Giannis Kiliaras

Personal information
- Full name: Ioannis Rafail Kiliaras
- Date of birth: 9 June 1988 (age 37)
- Place of birth: Nea Alikarnassos, Crete, Greece
- Height: 1.75 m (5 ft 9 in)
- Position: Left-back

Team information
- Current team: Irodotos

Youth career
- Irodotos
- 0000–2007: Ergotelis
- 2006–2007: → PANOM (loan)

Senior career*
- Years: Team / Apps / (Gls)
- 2007–2010: Ergotelis / 11 / (1)
- 2010: → Trikala (loan) / 15 / (1)
- 2010–2013: Panachaiki / 82 / (2)
- 2013–2014: Ergotelis / 5 / (0)
- 2014–2015: Irodotos / 12 / (2)
- 2015–2019: OFI / 66 / (2)
- 2019–2020: Ergotelis / 13 / (0)
- 2020–2021: Irodotos
- 2022–2024: Almyros Gaziou
- 2024–: Irodotos

= Giannis Kiliaras =

Greek footballer (born 1988)

Giannis Kiliaras (Γιάννης Κοιλιάρας; born 9 June 1988) is a Greek professional footballer who plays as a left back for Irodotos.

::::::::::

-- Your assignment --
Write out the part of the footballer's profile starting with "Greek footballer (born" and going on through "back for Irodotos.". The lines that follow were taken from a separate source.

-- Given data --
::::::::::

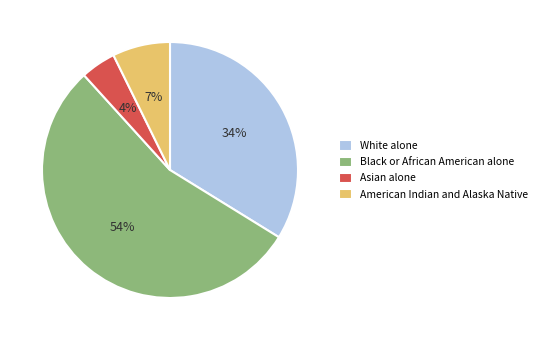

Which has a higher value, White alone or American Indian and Alaska Native?

White alone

::::::::::

-- Answer space --
Greek footballer (born 1988)

Giannis Kiliaras (Γιάννης Κοιλιάρας; born 9 June 1988) is a Greek professional footballer who plays as a left back for Irodotos.